• Records:

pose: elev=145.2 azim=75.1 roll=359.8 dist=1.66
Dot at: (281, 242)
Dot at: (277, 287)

* * *

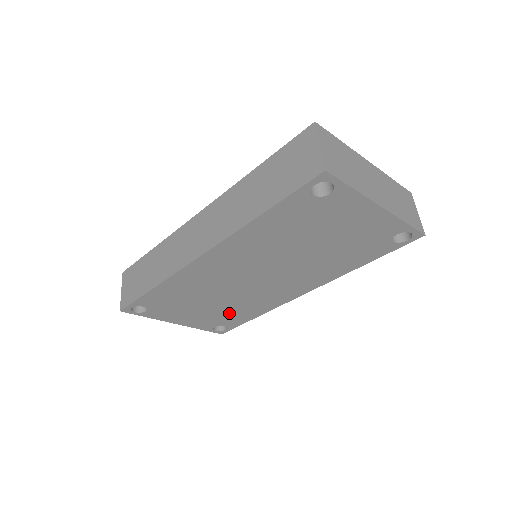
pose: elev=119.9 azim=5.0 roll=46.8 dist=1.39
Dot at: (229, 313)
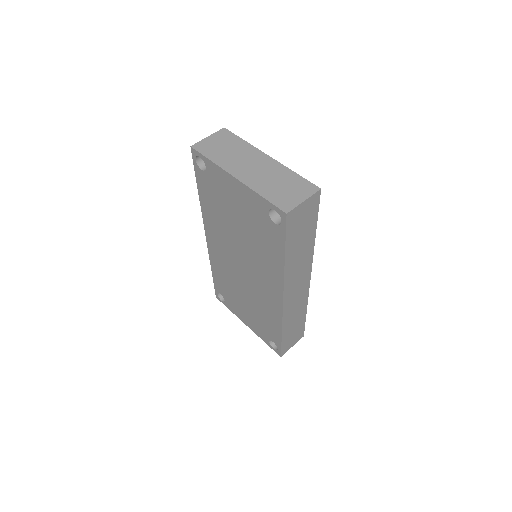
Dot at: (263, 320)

* * *

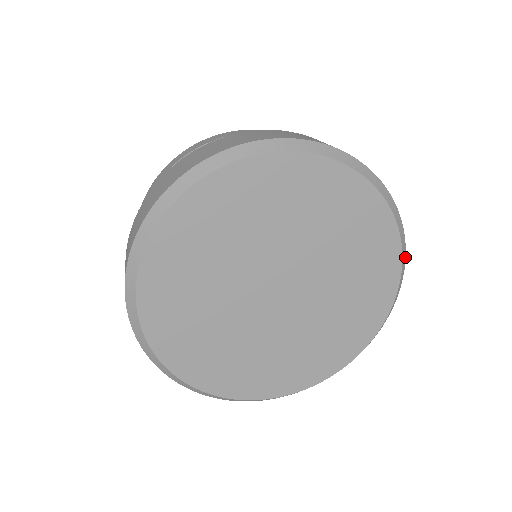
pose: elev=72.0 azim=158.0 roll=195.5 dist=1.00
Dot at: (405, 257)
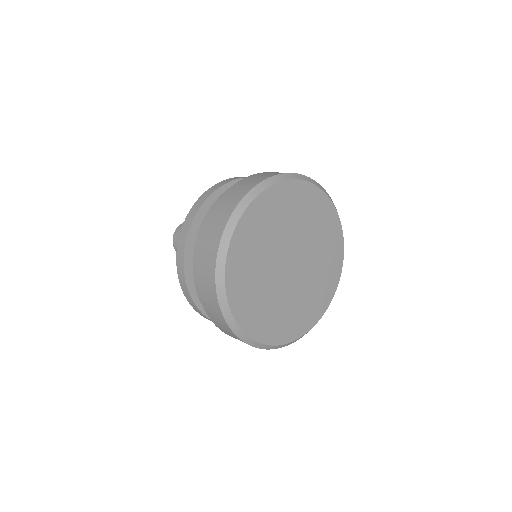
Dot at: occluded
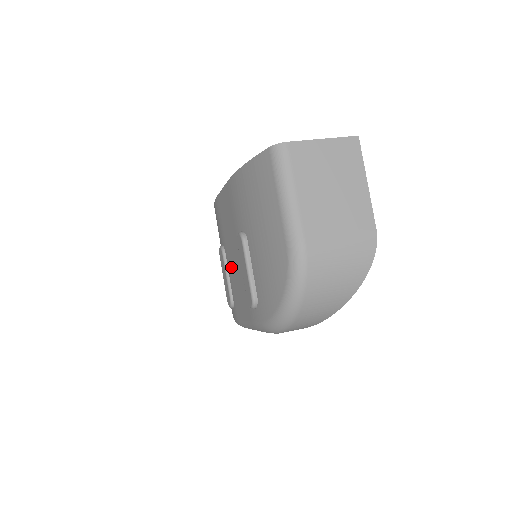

• Exercise task: Collect every line of the listing above that contains the string "elev".

• Result for this task:
pose: elev=145.2 azim=75.1 roll=359.8 dist=1.66
pose: elev=119.9 azim=5.0 roll=46.8 dist=1.39
pose: elev=72.0 azim=158.0 roll=195.5 dist=1.00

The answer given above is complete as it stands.